Transcribe the data in full, keeping each line exactly as it appears.

#### Collected material

____

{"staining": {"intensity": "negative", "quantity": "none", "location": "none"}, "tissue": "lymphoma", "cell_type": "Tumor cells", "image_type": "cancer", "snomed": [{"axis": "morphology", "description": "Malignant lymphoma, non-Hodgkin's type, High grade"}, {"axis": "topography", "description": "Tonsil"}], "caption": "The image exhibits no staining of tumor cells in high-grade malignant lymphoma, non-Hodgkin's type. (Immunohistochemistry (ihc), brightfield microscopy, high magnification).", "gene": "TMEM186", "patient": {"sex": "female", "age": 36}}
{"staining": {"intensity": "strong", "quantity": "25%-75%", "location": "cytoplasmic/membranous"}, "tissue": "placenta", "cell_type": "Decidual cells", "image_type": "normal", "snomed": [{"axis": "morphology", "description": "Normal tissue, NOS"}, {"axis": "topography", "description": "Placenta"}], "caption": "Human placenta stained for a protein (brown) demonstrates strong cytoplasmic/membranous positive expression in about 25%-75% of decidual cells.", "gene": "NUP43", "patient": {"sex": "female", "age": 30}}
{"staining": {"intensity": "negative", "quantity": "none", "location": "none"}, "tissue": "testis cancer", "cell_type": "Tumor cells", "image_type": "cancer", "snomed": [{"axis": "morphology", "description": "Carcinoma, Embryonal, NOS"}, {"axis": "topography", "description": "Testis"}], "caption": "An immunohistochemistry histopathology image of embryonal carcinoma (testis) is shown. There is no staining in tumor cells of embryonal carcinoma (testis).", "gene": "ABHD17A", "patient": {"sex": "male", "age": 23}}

____

#### Result for this task
{"staining": {"intensity": "negative", "quantity": "none", "location": "none"}, "tissue": "lymphoma", "cell_type": "Tumor cells", "image_type": "cancer", "snomed": [{"axis": "morphology", "description": "Malignant lymphoma, non-Hodgkin's type, High grade"}, {"axis": "topography", "description": "Tonsil"}], "caption": "The image exhibits no staining of tumor cells in high-grade malignant lymphoma, non-Hodgkin's type. (Immunohistochemistry (ihc), brightfield microscopy, high magnification).", "gene": "TMEM186", "patient": {"sex": "female", "age": 36}}
{"staining": {"intensity": "strong", "quantity": "25%-75%", "location": "cytoplasmic/membranous"}, "tissue": "placenta", "cell_type": "Decidual cells", "image_type": "normal", "snomed": [{"axis": "morphology", "description": "Normal tissue, NOS"}, {"axis": "topography", "description": "Placenta"}], "caption": "Human placenta stained for a protein (brown) demonstrates strong cytoplasmic/membranous positive expression in about 25%-75% of decidual cells.", "gene": "NUP43", "patient": {"sex": "female", "age": 30}}
{"staining": {"intensity": "negative", "quantity": "none", "location": "none"}, "tissue": "testis cancer", "cell_type": "Tumor cells", "image_type": "cancer", "snomed": [{"axis": "morphology", "description": "Carcinoma, Embryonal, NOS"}, {"axis": "topography", "description": "Testis"}], "caption": "An immunohistochemistry histopathology image of embryonal carcinoma (testis) is shown. There is no staining in tumor cells of embryonal carcinoma (testis).", "gene": "ABHD17A", "patient": {"sex": "male", "age": 23}}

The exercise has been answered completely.